IRIS Plus 2011-3: Media Literacy
Author: Tarlach McGonagle, Institute for Information Law (IViR), Faculty of Law, University of Amsterdam
Continuous learning is a well established concept to guarantee that graduation from school or university does not mark the end of studying the subjects related to one’s profession. The more an area of knowledge is apt to change the bigger the need to stay on one’s toes. Training on the job is certainly another way to handle the challenge but depending on the sophistication of the issues it may turn out to be a dead end.
Continuous learning is also a must for staying abreast with the audiovisual services offered by today’s media. However, the difference between training for the job and training for using media is that many of us already lack basic education in how to handle the technical equipment, how to use interactive services and how to access the desired content. Sadly, an incapacity to use correctly today’s media entails risks ranging from not finding what we are looking for to accessing harmful content to generating unwanted bills for the services used. Even worse, lacking the necessary technical media skills excludes us from a significant part of today’s life because more and more it is the media which determine our world of entertainment, knowledge and daily services.
Not surprisingly, media literacy has risen to be a new star on the European policy horizon. But it is still a long haul for the new born favourite to win any European contest as the lead article of this IRIS plus nicely demonstrates. First of all, the potential disciplines where media literacy must be achieved are numerous and they require focusing on different societal groups, developing different learning methods and seconding them with the appropriate funding as well as possibly the institutional and legal framework. For example, we must be media literate in order to make informed choices about what media to use, to be critical towards the content displayed and to fully enjoy the potential of interactive services. “Learning to use media” is different for children and the elderly, for private and professional users, for physically disadvantaged persons. Acquiring a certain level of media literacy might be costly if countries run special programmes and this could be facilitated by coherent classification or warning systems across media and across borders. Soft laws or hard rules might be needed to work towards bringing different approaches together or to get media literacy even started.
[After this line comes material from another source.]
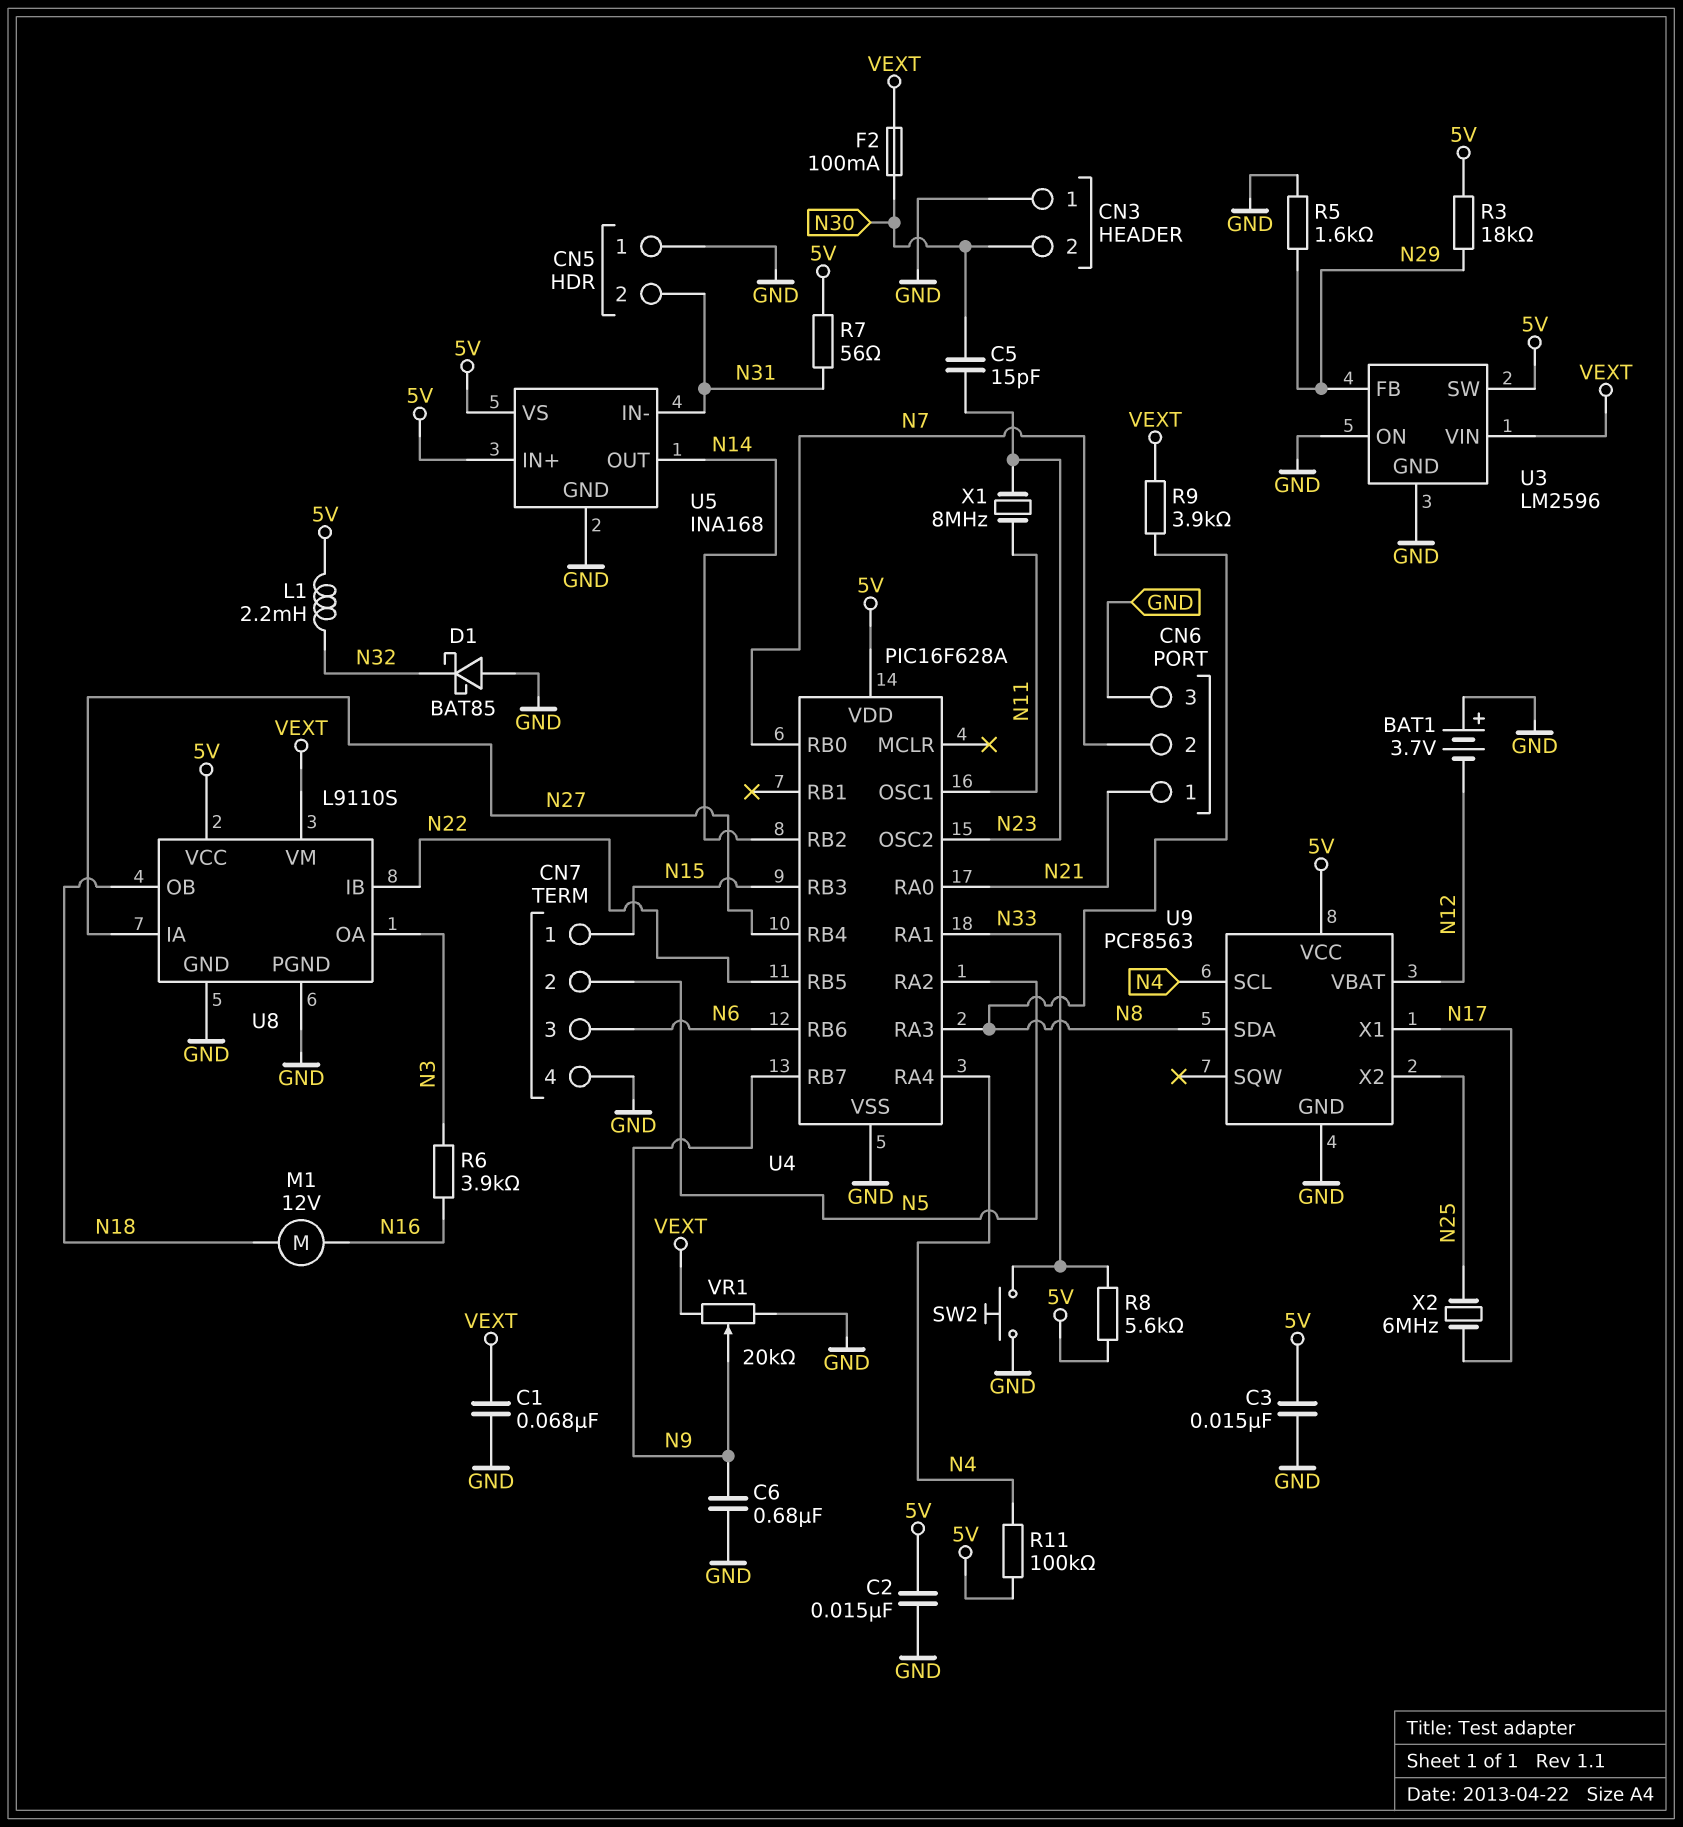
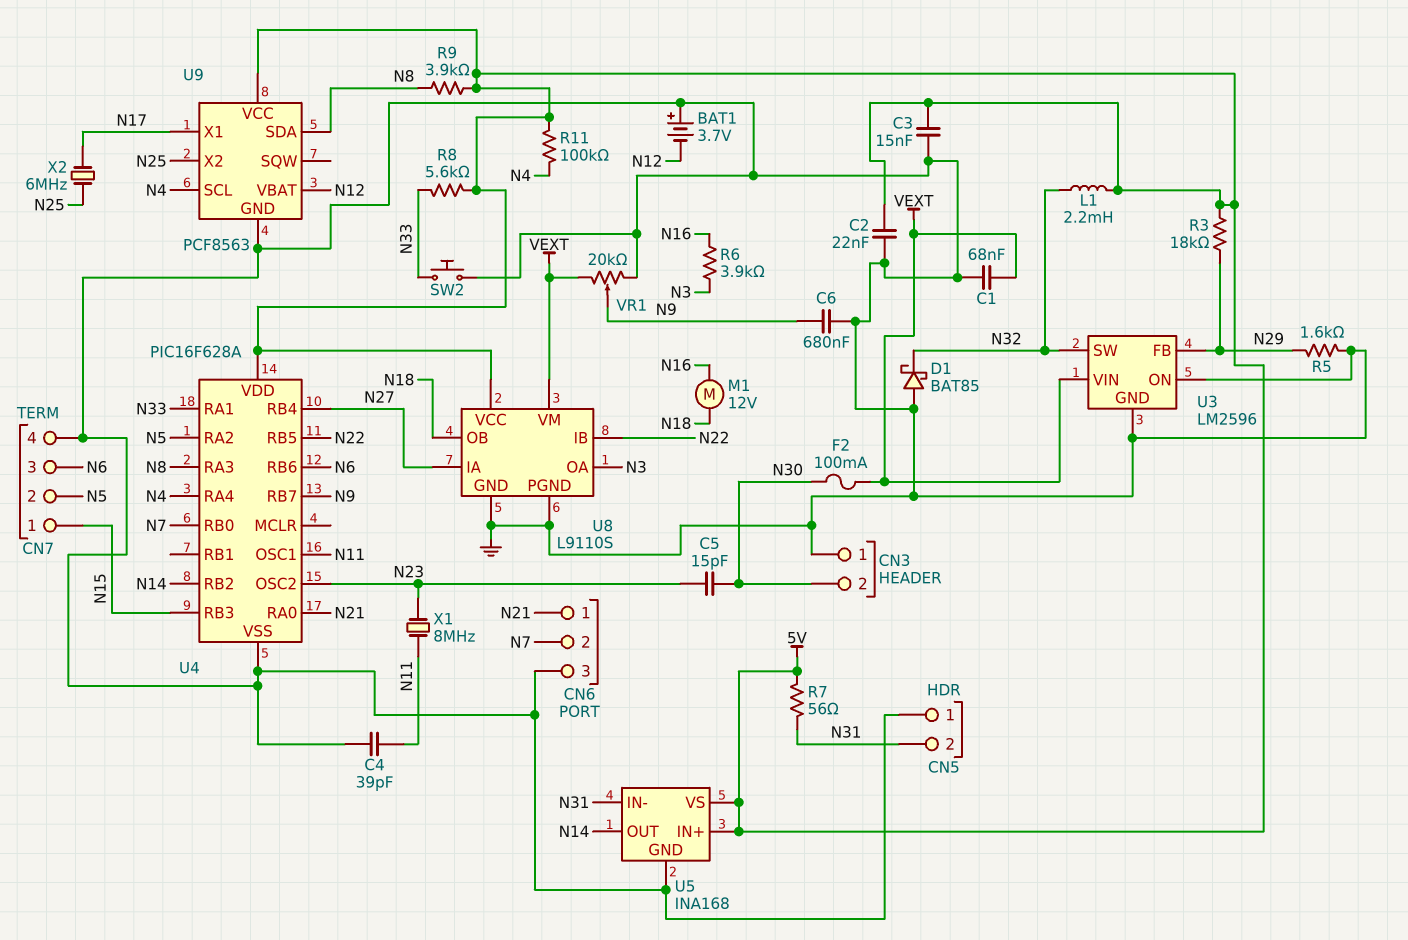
C2: 15nF (5V, GND) -> 22nF (5V, GND)
C4: none -> 39pF (GND, N11)
R9: 3.9k (N8, VEXT) -> 3.9k (5V, N8)
U3 pin SW: 5V -> N32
The lead article of this IRIS plus provides an initial exploration of different theoretical approaches to media literacy and it familiarises you with different normative pillars and settings used by European legal instruments upon which actions to promote media literacy might be built. The related reporting section presents recent national developments that are likely to impact issues related to media literacy or that aim at fostering media literacy related activities. The Zoom section goes into the details of one concrete example chosen to show how a programme aimed at increasing media literacy can look.
The question remains when all or most of the European countries will have established a permanent basis for continuous learning schemes that ensure an adequate understanding of the functions, opportunities and risks of audiovisual media services.